Laudan Nooshin is Reader in Ethnomusicology in the Music Department at City University London, UK. Her research interests include creative processes in Iranian music; music and youth culture in Iran; music and gender; neo/post-colonialism and Orientalism; and music in Iranian cinema. Recent publications include Iranian Classical Music: The Discourses and Practice of Creativity (Ashgate Press, 2015), the edited volumes Music and the Play of Power in the Middle East, North Africa and Central Asia (2009, Ashgate Press) and The Ethnomusicology of Western Art Music (2013, Routledge), as well as book chapters and journal articles in Iranian StudiesEthnomusicology Forum and the Journal of the Royal Musical Association. Laudan is currently on the Editorial Boards of the Middle East Journal of Culture and Communication (Brill) and Ethnomusicology Forum (Routledge). She is also a Council Member of the Royal Musical Association. From 2006–9 she was a member of the International Advisory Panel of the Journal of the Royal Musical Association and between 2007–11 was co-Editor of Ethnomusicology Forum


Commendation Book Prize 2016: Villepastour, Amanda. The Yorùbá God of Drumming. Transatlantic Perspectives on the Wood that Talks. University Press of Mississippi, 2015. 


The Yorùbá God of Drumming is a multifaceted book with an emphasis on collaboration, deeply immersed in Yorùbá studies. It shows meticulous attention to detail and is densely referenced, with a strong sense of passion for the subject. It supports writing from practitioners whose voices might otherwise not be heard, including them as the authors rather than informants, showing impressive editorial skill in making this a coherent book while retaining a diversity of experience and communication styles.


Amanda Villepastour trained as a composer at University of Western Australia then forged her first career as a keyboardist and songwriter with artists including Boy George, the Gang of Four, and Billy Bragg. Since completing her PhD in ethnomusicology at SOAS, University of London (2006), about sacred drumming in Nigeria and Cuba, she served as a founding curator at the Musical Instrument Museum (MIM) in Phoenix, Arizona. Villepastour is now a teacher/researcher in the School of Music, Cardiff University, Wales, and is the author of Ancient Text Messages of the Yorùbá Bàtá Drum (Ashgate 2010).
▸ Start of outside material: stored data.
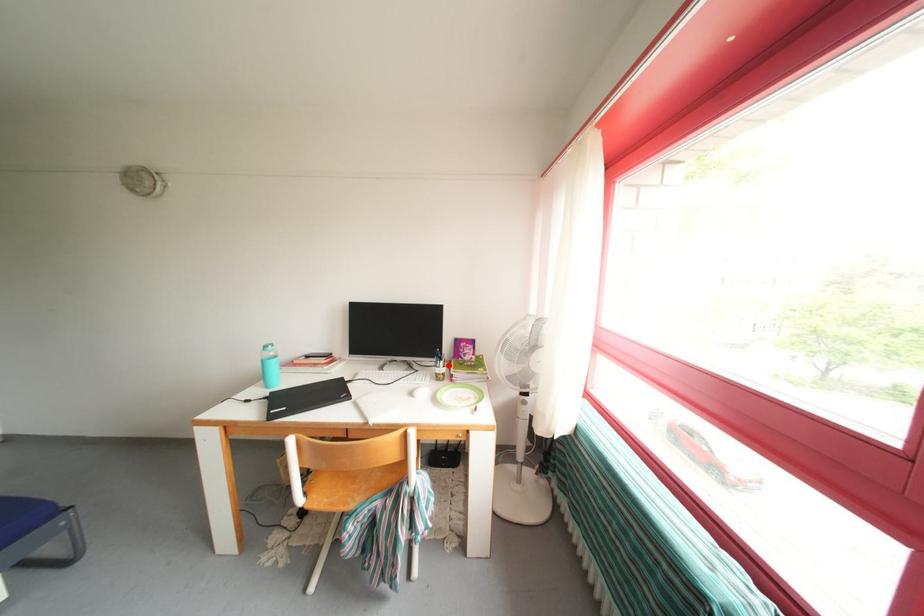
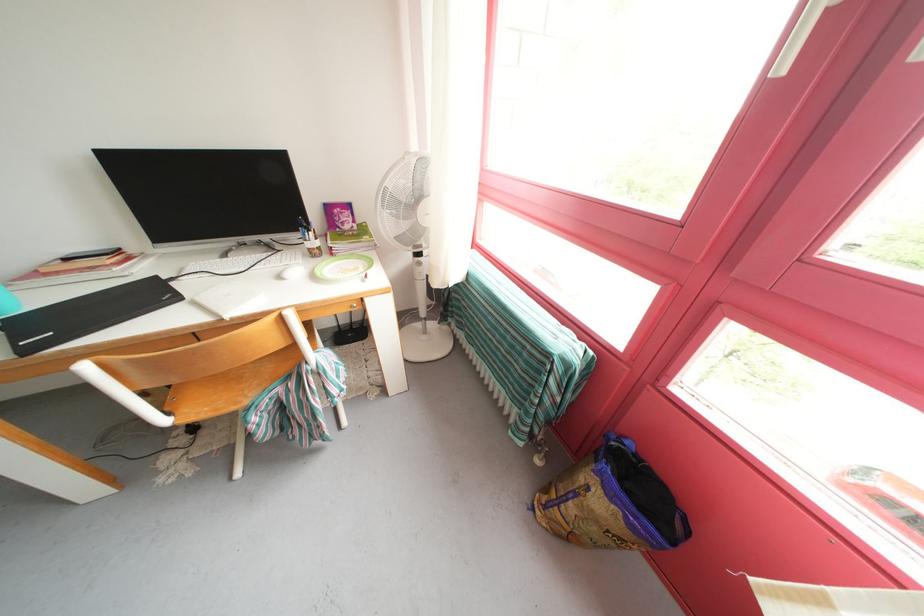
In the second image, find the point that corresponds to the highlighted location in the first image.

(315, 236)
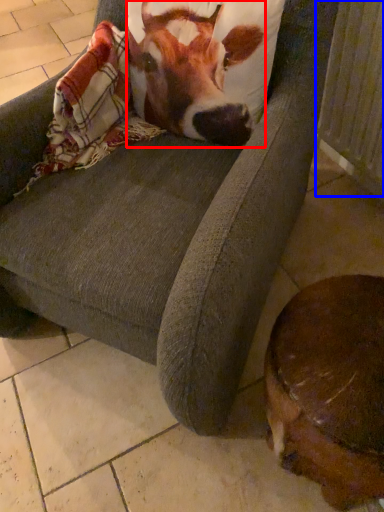
Question: Which point is closer to the camera, cattle (highlighted by a red box) or radiator (highlighted by a blue box)?

Choices:
 (A) cattle
 (B) radiator

Answer: (A)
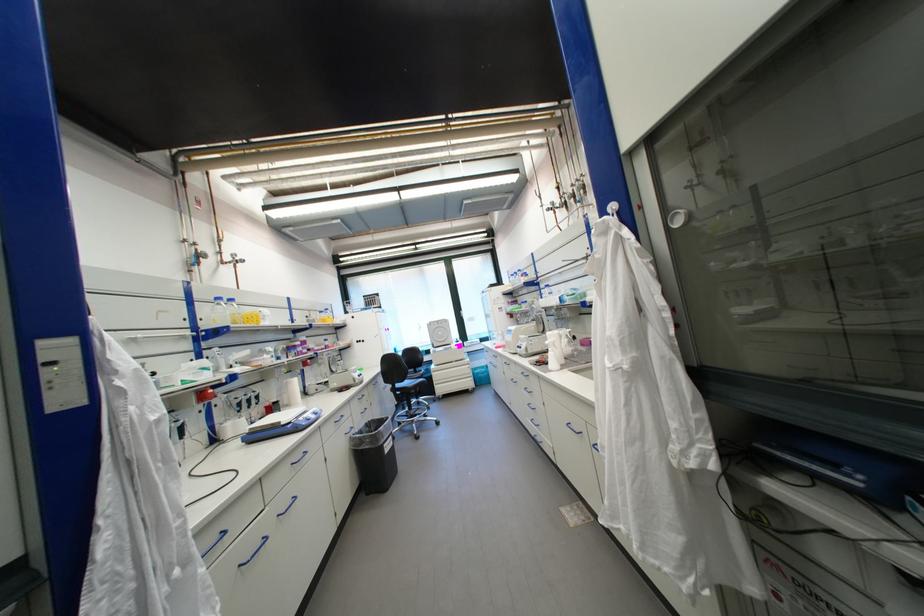
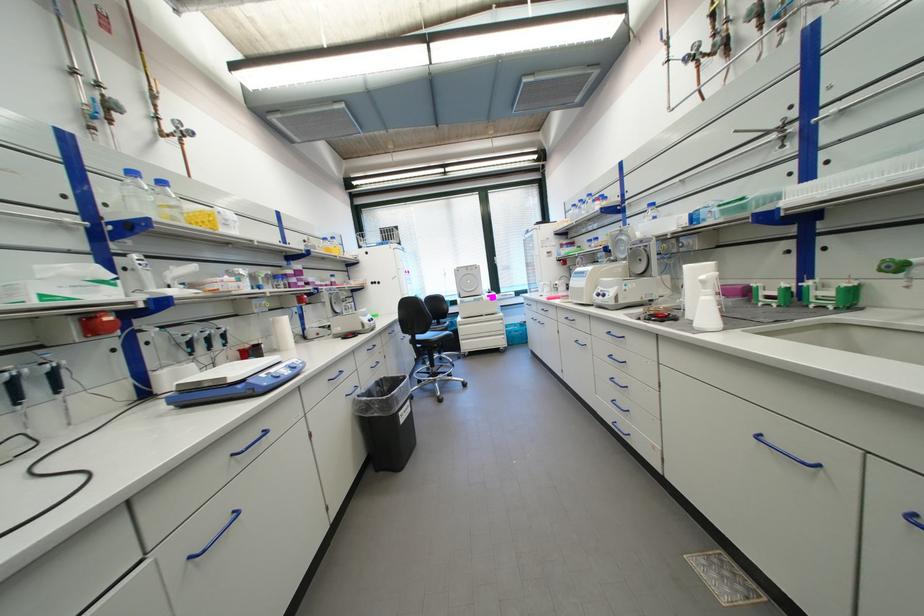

Congratulations Laudan and Amanda!




1st winner of the BFE Book Prize (2014):

Novak, David. Japanoise: Music at the Edge of Circulation. Durham: Duke University Press, 2013.

Japanoise, Novak, David, 1st winner of the BFE Book Prize (2014):


This prestigious award was presented at the BFE Annual General Meeting during the BFE annual conference at SOAS (July 2014). The BFE book committee (Martin Stokes, Simon Mills, and Hettie Malcomson) worked long and hard during the selection process, and were impressed by the extremely high quality of many of the books. In total, 17 monographs and 9 edited volumes were received, totalling 26 books, published in 2012 or 2013. The books were written by authors from diverse institutional backgrounds on subjects spanning the breadth of the current ethnomusicological field. Over half of these books were published by UK presses, with entries also with Chinese, German and US publishers. The BFE is grateful to all those who submitted books to this competition and looks forward to future contributions.  It especially wishes to thank the three judges who reviewed the submissions: Martin Stokes (Kings College London), Simon Mills (Durham University), and Hettie Malcomson, chair (Southampton University).